··· PROVIDED DATA ···
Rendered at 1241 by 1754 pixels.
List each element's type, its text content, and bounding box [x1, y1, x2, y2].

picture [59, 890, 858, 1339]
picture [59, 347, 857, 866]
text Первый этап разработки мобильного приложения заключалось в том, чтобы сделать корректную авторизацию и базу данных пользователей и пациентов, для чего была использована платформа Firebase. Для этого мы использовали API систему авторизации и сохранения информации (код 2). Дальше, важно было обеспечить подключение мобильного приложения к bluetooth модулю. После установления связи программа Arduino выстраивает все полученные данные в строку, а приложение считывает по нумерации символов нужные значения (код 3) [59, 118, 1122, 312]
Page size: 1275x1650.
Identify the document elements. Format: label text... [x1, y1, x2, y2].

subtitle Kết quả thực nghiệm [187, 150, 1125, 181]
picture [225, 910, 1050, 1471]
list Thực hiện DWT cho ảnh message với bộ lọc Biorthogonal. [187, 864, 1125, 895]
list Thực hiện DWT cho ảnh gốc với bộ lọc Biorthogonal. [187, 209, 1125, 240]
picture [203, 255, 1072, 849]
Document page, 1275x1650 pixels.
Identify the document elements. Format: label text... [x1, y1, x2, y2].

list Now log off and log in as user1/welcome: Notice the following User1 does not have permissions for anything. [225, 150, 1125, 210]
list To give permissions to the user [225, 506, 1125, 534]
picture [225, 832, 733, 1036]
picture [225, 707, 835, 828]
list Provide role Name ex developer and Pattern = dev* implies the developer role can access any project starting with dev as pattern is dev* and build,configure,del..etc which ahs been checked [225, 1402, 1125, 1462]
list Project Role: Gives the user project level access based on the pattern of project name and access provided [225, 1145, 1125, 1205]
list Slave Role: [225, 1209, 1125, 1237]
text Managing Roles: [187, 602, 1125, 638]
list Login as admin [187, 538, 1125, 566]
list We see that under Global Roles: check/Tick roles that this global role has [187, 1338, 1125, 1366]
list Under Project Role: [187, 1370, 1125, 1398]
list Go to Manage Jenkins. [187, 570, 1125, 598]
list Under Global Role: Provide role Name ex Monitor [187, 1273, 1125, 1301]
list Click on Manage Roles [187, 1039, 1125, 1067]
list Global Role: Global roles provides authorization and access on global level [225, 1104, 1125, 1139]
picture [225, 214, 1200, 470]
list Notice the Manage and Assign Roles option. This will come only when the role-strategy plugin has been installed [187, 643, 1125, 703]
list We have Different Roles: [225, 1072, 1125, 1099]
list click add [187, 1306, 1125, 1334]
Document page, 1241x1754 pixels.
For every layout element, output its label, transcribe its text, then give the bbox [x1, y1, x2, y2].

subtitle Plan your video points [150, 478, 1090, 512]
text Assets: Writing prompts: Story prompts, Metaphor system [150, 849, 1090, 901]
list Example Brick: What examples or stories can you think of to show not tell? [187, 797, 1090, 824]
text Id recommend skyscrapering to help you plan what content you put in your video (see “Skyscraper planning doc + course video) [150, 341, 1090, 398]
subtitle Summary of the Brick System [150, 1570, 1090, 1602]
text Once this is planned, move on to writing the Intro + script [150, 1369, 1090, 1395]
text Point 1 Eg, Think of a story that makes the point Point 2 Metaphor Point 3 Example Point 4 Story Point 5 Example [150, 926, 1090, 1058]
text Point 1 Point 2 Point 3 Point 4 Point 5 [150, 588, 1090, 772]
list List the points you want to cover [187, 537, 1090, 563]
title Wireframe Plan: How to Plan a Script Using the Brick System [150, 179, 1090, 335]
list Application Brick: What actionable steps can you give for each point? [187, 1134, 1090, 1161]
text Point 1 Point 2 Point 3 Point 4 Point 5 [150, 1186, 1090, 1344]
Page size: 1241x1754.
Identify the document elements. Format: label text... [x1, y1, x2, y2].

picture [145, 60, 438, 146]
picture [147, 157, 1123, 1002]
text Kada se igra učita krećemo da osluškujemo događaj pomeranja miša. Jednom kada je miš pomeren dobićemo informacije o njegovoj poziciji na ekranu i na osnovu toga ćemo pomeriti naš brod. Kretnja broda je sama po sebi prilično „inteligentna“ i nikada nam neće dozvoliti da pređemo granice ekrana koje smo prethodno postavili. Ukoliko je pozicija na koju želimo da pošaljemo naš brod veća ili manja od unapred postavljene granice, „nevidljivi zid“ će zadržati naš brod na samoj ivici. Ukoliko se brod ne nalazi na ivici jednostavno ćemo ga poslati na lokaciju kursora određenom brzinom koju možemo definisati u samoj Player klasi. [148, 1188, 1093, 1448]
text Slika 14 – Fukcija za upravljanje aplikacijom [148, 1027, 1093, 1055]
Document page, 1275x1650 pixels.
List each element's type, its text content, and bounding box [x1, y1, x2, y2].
···
YOUR OBJECTIVE: If a line of the entries contains "pixels", it counts; say how many such lines there are and give only the number.

EXPECTED ANSWER: 4